> [PASAJE PROPORCIONADO]
Tras el genocidio de 1994 en Ruanda, entre tutsis y hutus, se crearon unos tribunales populares que confrontaron a víctimas y agresores para que a través del perdón, hicieran posible la convivencia en un país donde se asesinó a más del 11% de la población. El reconocimiento del crimen y pagarlo con trabajos a favor de la comunidad, es condición para el perdón. Hace unas semanas, en un programa televisión, pude seguir uno de esos juicios...
Estaba compuesto por un amplio grupo de personas, entre ellas, alguna con responsabilidad oficial, una víctima superviviente y un instigador del genocidio. El juicio se celebraba al aire libre; unos sentados en el suelo y otros dando cortos paseos observaban el careo entre los afectados.
La víctima era una mujer a la que la guerra le había arrebatado a sus cinco hijos menores y su marido. A pesar de los testigos, el asesino negaba su participación en los hechos y la mujer se negaba a perdonarle si no reconocía su culpabilidad.

> [MATERIAL PROPORCIONADO]
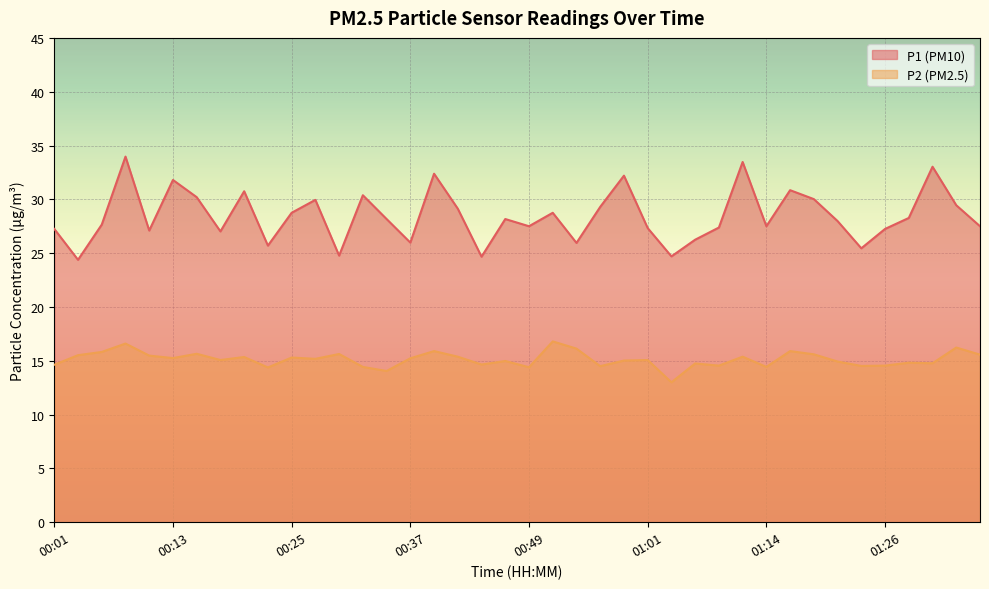

In P2, how many points are higher than both neighbors (excluding endpoints)?

14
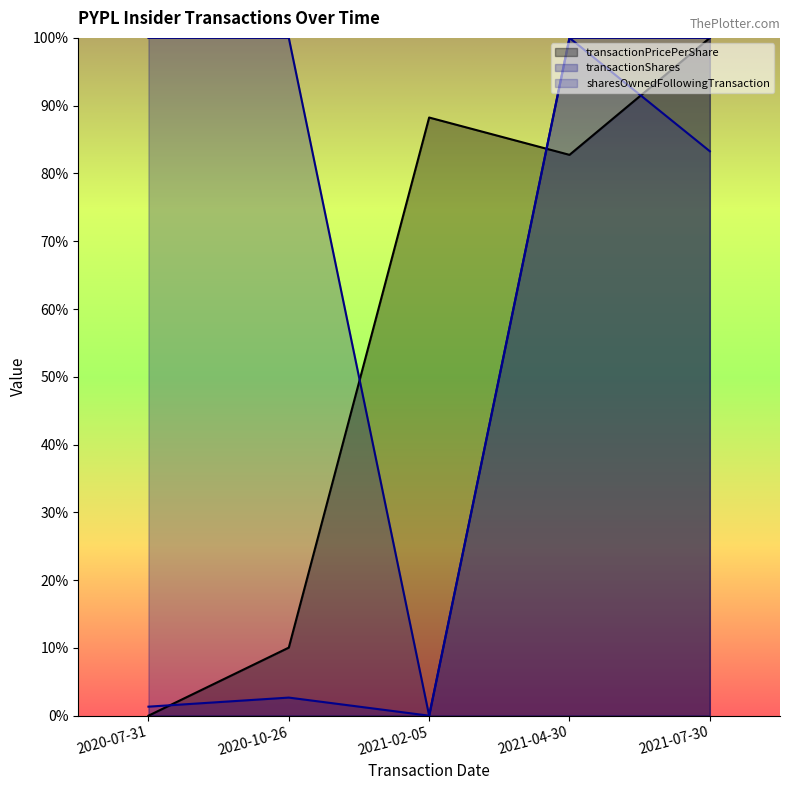

How many data points in sharesOwnedFollowingTransaction are above 0?

4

> [EJERCICIO 1]
Repite sin cambios el fragmento del pasaje sobre los tribunales populares de Ruanda que empieza en "Tras el genocidio" y termina en "entre los afectados.".
> [EJERCICIO 2]
Retoma el pasaje sobre los tribunales populares de Ruanda y continúalo a partir de su última frase.

> [RESPUESTA ESCRITA 1]
Tras el genocidio de 1994 en Ruanda, entre tutsis y hutus, se crearon unos tribunales populares que confrontaron a víctimas y agresores para que a través del perdón, hicieran posible la convivencia en un país donde se asesinó a más del 11% de la población. El reconocimiento del crimen y pagarlo con trabajos a favor de la comunidad, es condición para el perdón. Hace unas semanas, en un programa televisión, pude seguir uno de esos juicios...
Estaba compuesto por un amplio grupo de personas, entre ellas, alguna con responsabilidad oficial, una víctima superviviente y un instigador del genocidio. El juicio se celebraba al aire libre; unos sentados en el suelo y otros dando cortos paseos observaban el careo entre los afectados.

> [RESPUESTA ESCRITA 2]
La víctima, una mujer fuerte, de rostro tenso y voz contenida, insistía en que; “si él no reconocía su culpabilidad y le decía donde estaban enterrados los cuerpos, no podría perdonarle. Ella podría admitir que “el demonio le hubiera podido”, pero ahora tenía que asumir su culpabilidad. Sólo así podría ella intentar perdonarle y superar rencores, pero si le seguía negando lo que ella y otros habían visto, no le podría perdonar jamás”.
El hombre termina confesando y ella posteriormente, pide que la llevase a la fosa donde los había enterrado. Los dos se dirigen a la fosa, acompañados de otras personas que excavan la tierra, y cuando sacaron los restos, la mujer se agachó y lloró. Después se levantó diciendo: “Ahora que ha confesado y yo he recuperado los cuerpos; ahora que puedo darle sepultura y llorar en sus tumbas, creo que podré perdonar y, aunque no lo olvide, lo superaré”.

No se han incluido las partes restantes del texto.